GOAL OF THE EXERCISE: The records should be repeated word for word, pictures excluded.

SUPPLIED ENTRIES:

● ● ●

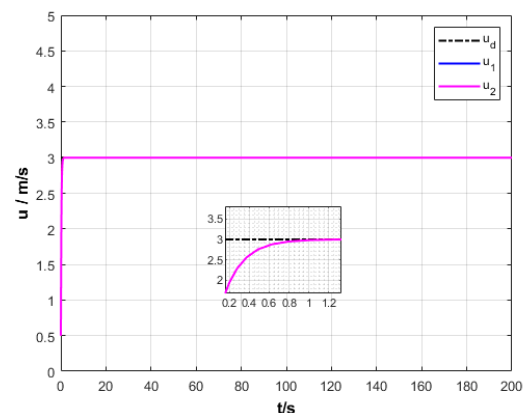
Figure 12. Relative longitudinal velocity variation of USV under two strategies.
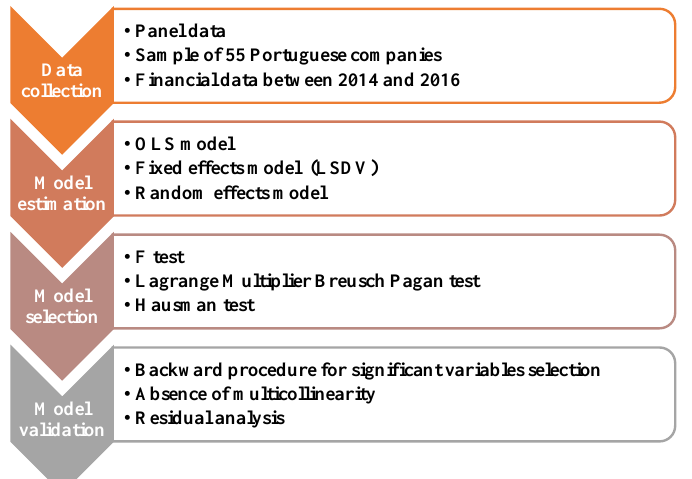
Figure 1. Methodology of the empirical study.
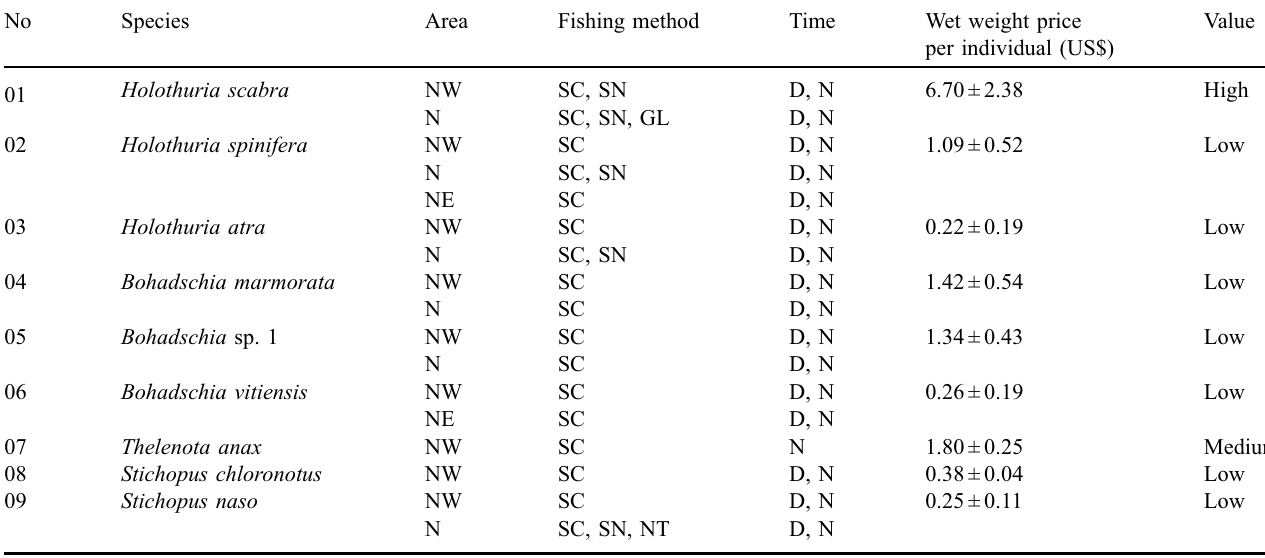
Table 2. Scienti fi c name, fi shing time, fi shing method, commercial value and the average price of the fresh individual (US$) of sea cucumber species in the commercial catches of the north-west (NW), north (N) and north-east (NE) coasts of Sri from November 2015 to January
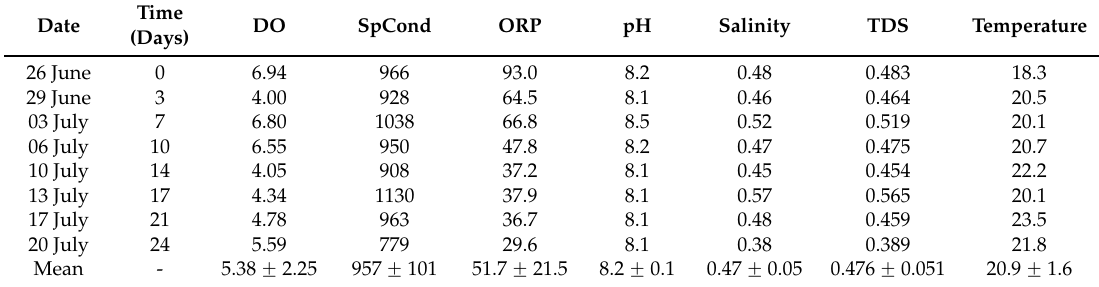
Table 2. Water quality parameters in Millersville, PA of dissolved oxygen (mg/L), pH, specific conductivity ( µ S/cm), water temperature ( ˝ C), total dissolved solids (g/L), oxidation reduction potential (mV), and salinity (ppt) were measured at a single location 30 m upstream of the uppermost carcass and 30 m downstream of the lowermost carcass on each sampling day using a Horiba ® (Kyoto, Japan) Multi Water Quality Checker (U-50 Series).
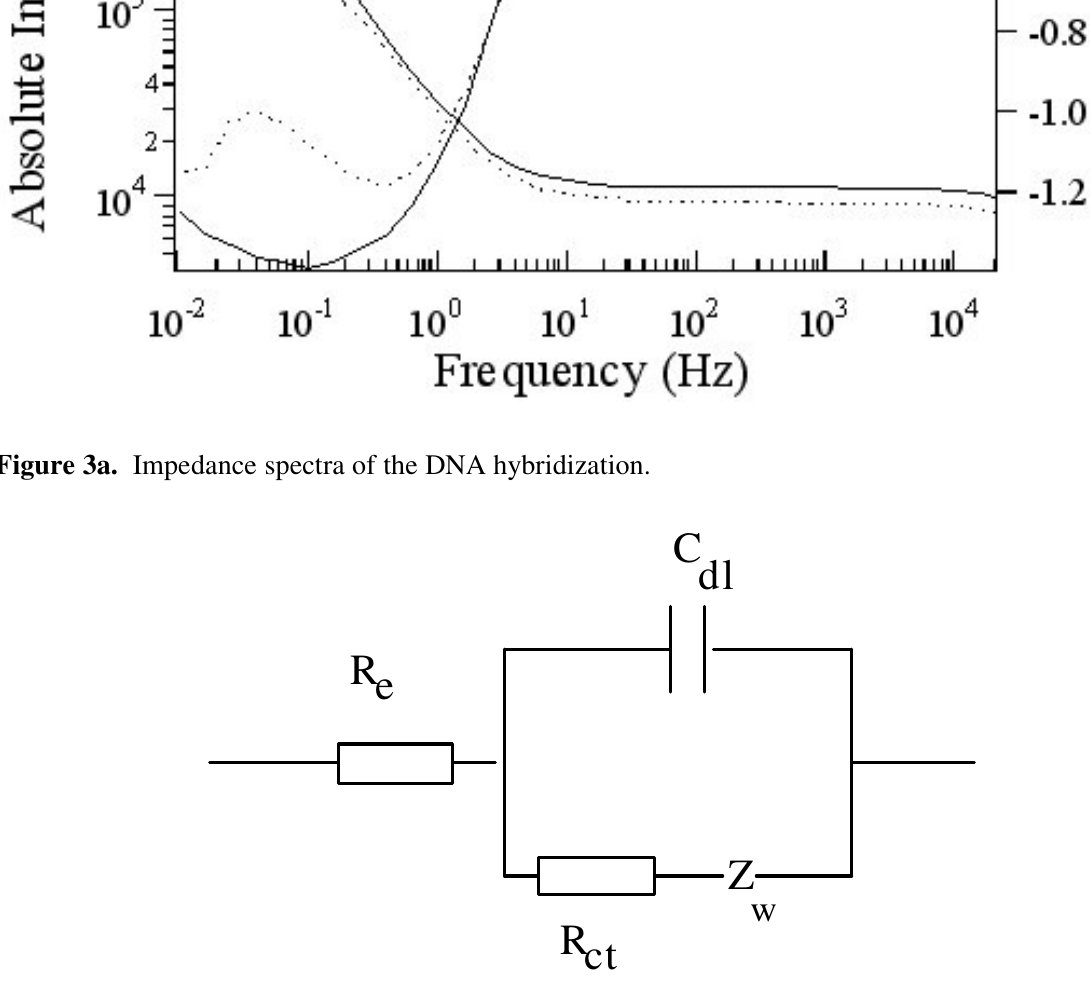
Figure 3b . Electric model used for the DNA hybridization the experimental frequency exponent, and 1.3x10 5 (cid:1)(cid:5) cm 2 for the Warburg impedance with the fitting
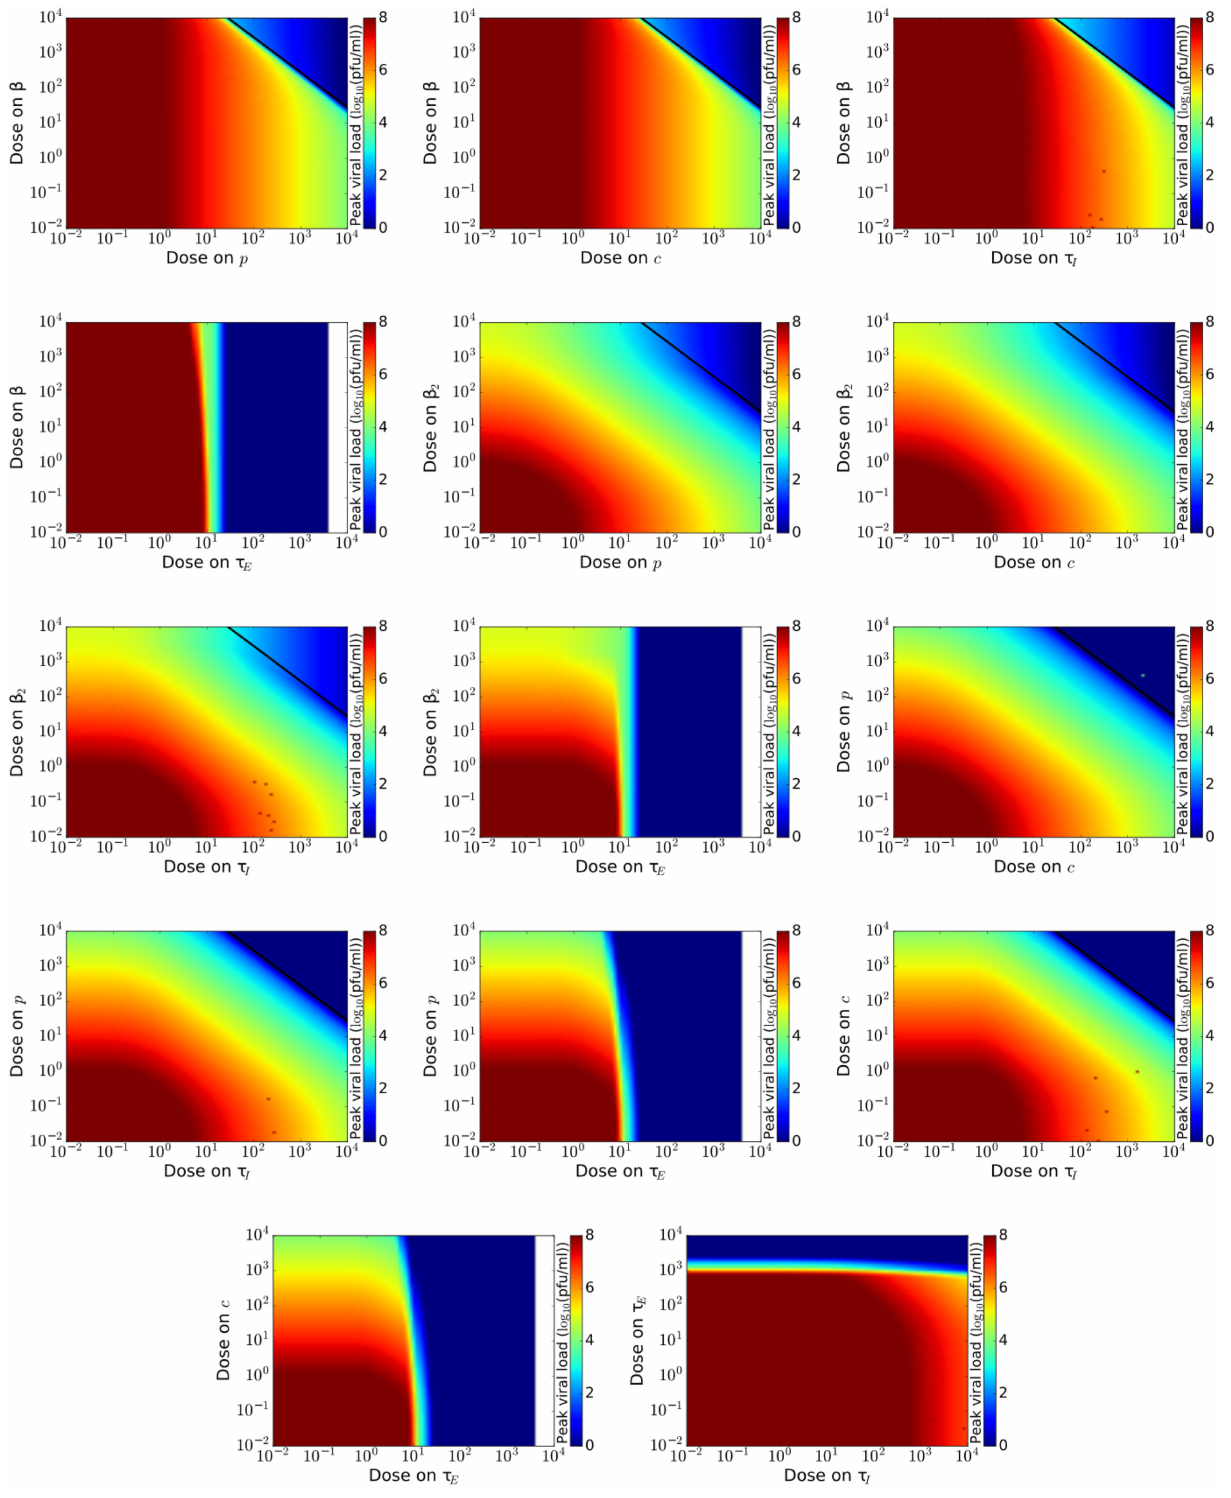
Frontiers in Pharmacology | www.frontiersin.org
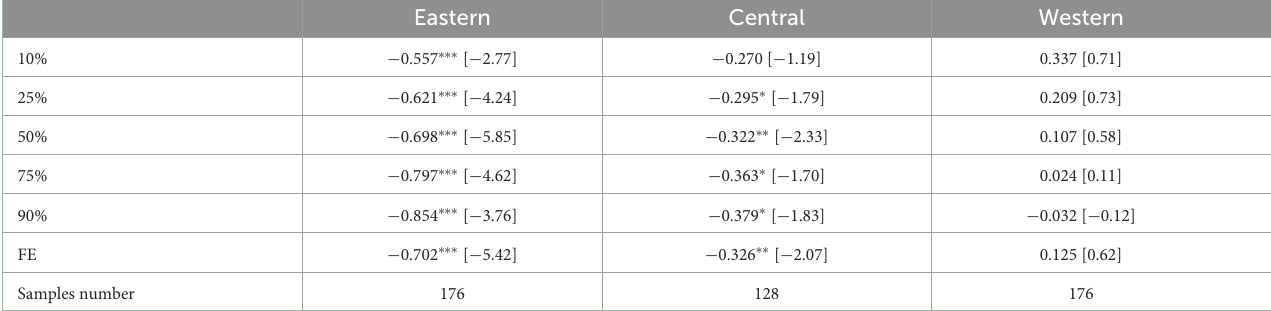
TABLE 3 Regional heterogeneity.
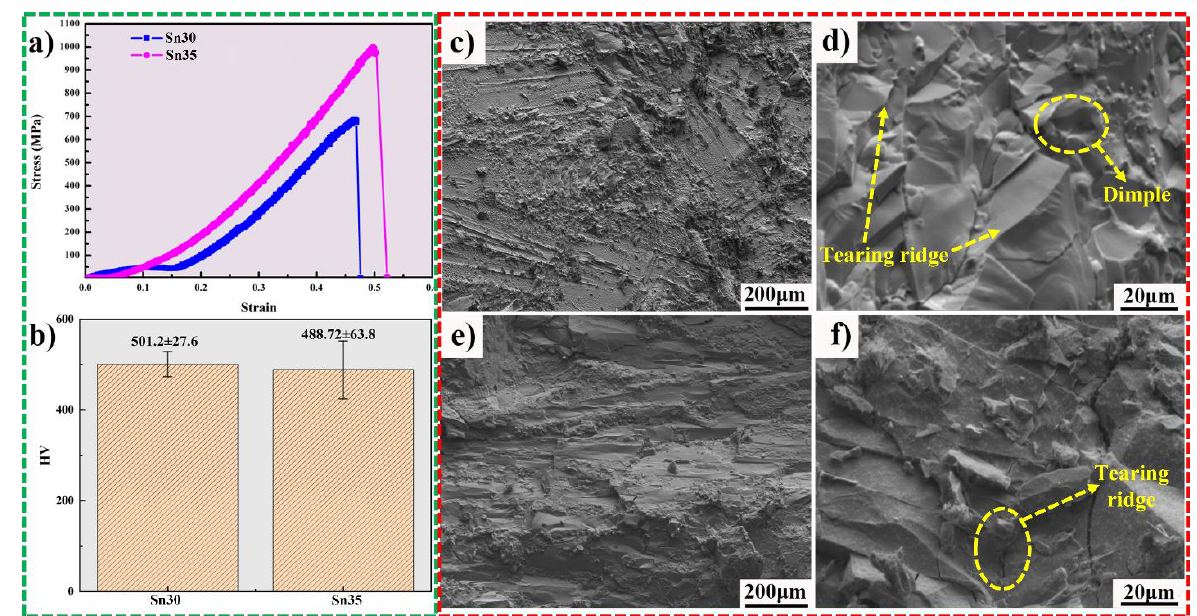
Figure 4. Compressive stress–strain curves and corresponding fracture morphologies of Sn30 BHEA and Sn35 BHEA: ( a ) stress–strain curves, ( b ) HV of Sn30 BHEA and Sn35 BHEA, ( c , d ) fracture morphology of Sn30 BHEA, ( e , f ) fracture morphology of Sn35 BHEA.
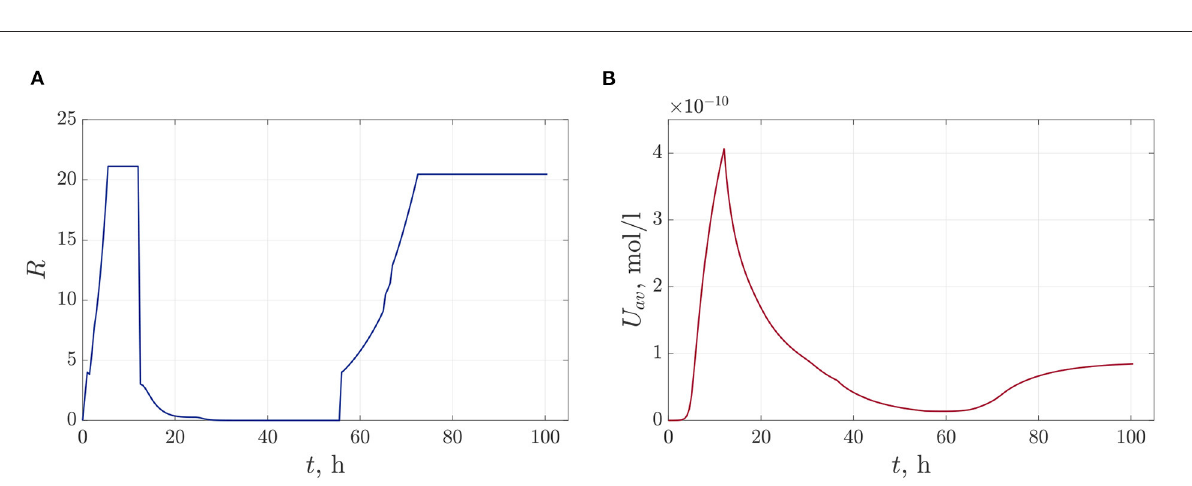
FIGURE11 The time dependence of the total linear size of bacterial colonies— (A) and the dynamics of the average value of the AHL concentration— (B) .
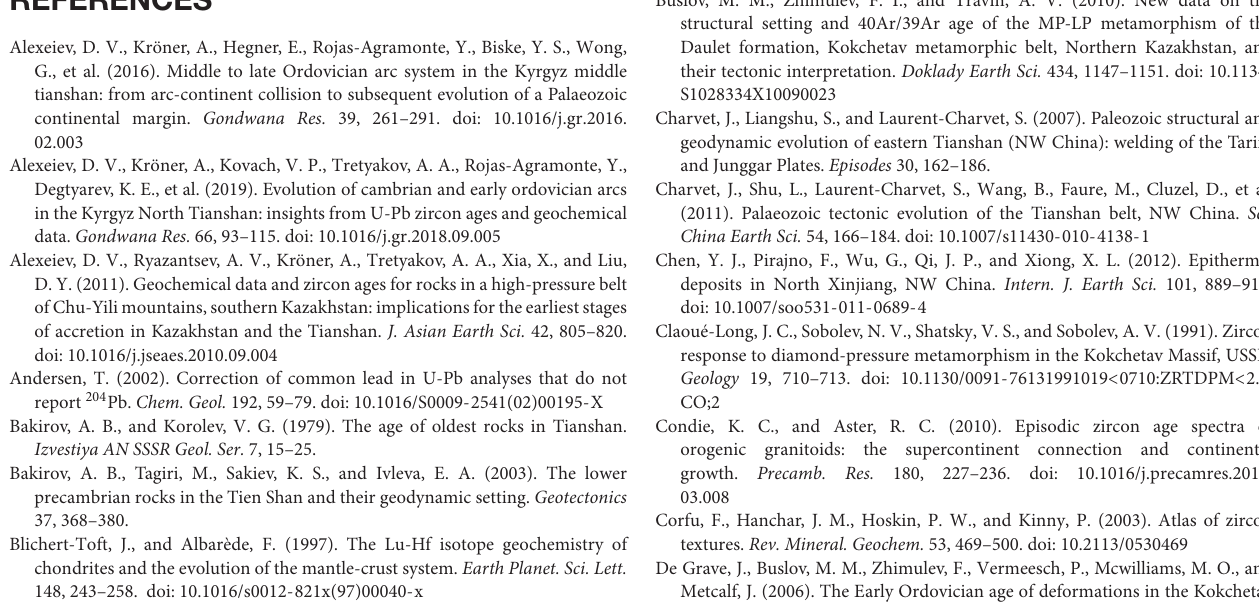
Supplementary Table 4 | Available geochronological data from rocks from the Aktyuz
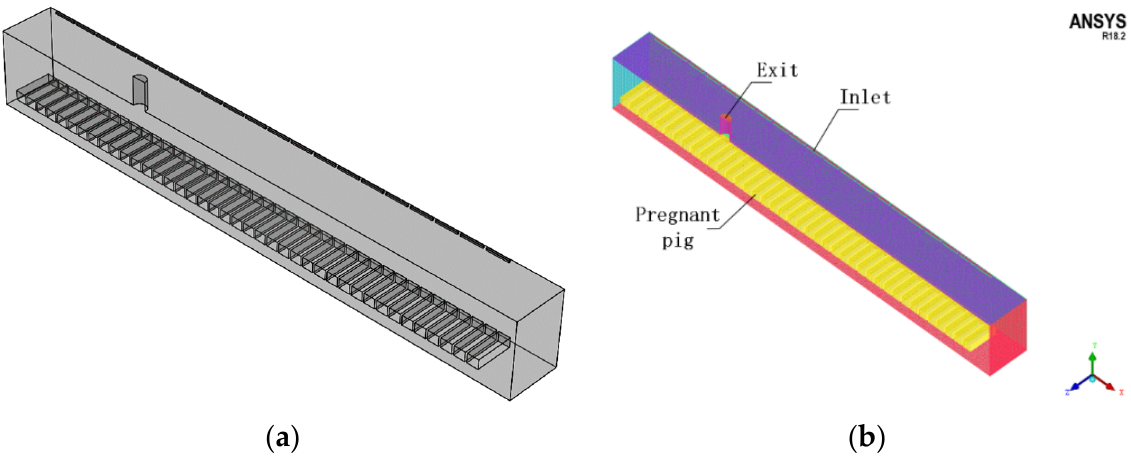
Figure 4. Piggery model: ( a ) piggery model drawing; ( b ) grid model.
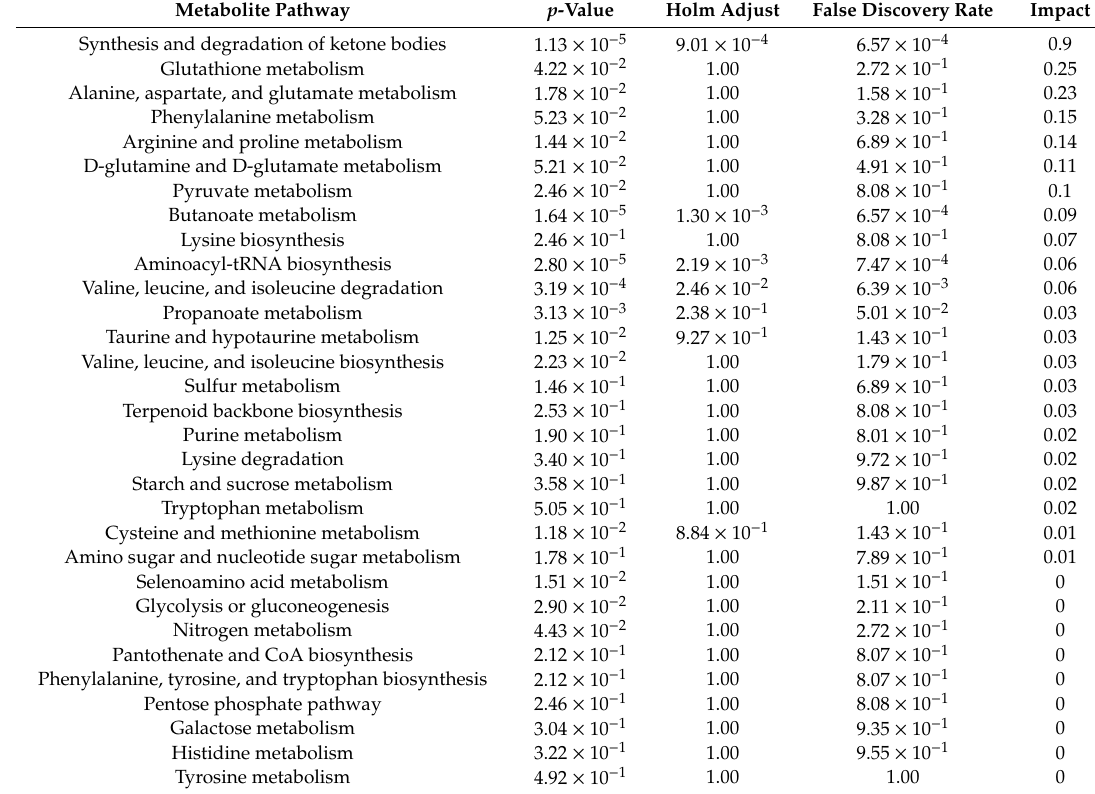
Table 5. Potential metabolite pathway analysis by using MetaboAnalyst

● ● ●

RESPONSE TO THIS EXERCISE:
Figure 12. Relative longitudinal velocity variation of USV under two strategies.
Figure 1. Methodology of the empirical study.
Table 2. Scienti fi c name, fi shing time, fi shing method, commercial value and the average price of the fresh individual (US$) of sea cucumber species in the commercial catches of the north-west (NW), north (N) and north-east (NE) coasts of Sri from November 2015 to January
Table 2. Water quality parameters in Millersville, PA of dissolved oxygen (mg/L), pH, specific conductivity ( µ S/cm), water temperature ( ˝ C), total dissolved solids (g/L), oxidation reduction potential (mV), and salinity (ppt) were measured at a single location 30 m upstream of the uppermost carcass and 30 m downstream of the lowermost carcass on each sampling day using a Horiba ® (Kyoto, Japan) Multi Water Quality Checker (U-50 Series).
Figure 3b . Electric model used for the DNA hybridization the experimental frequency exponent, and 1.3x10 5 (cid:1)(cid:5) cm 2 for the Warburg impedance with the fitting
Frontiers in Pharmacology | www.frontiersin.org
TABLE 3 Regional heterogeneity.
Figure 4. Compressive stress–strain curves and corresponding fracture morphologies of Sn30 BHEA and Sn35 BHEA: ( a ) stress–strain curves, ( b ) HV of Sn30 BHEA and Sn35 BHEA, ( c , d ) fracture morphology of Sn30 BHEA, ( e , f ) fracture morphology of Sn35 BHEA.
FIGURE11 The time dependence of the total linear size of bacterial colonies— (A) and the dynamics of the average value of the AHL concentration— (B) .
Supplementary Table 4 | Available geochronological data from rocks from the Aktyuz
Figure 4. Piggery model: ( a ) piggery model drawing; ( b ) grid model.
Table 5. Potential metabolite pathway analysis by using MetaboAnalyst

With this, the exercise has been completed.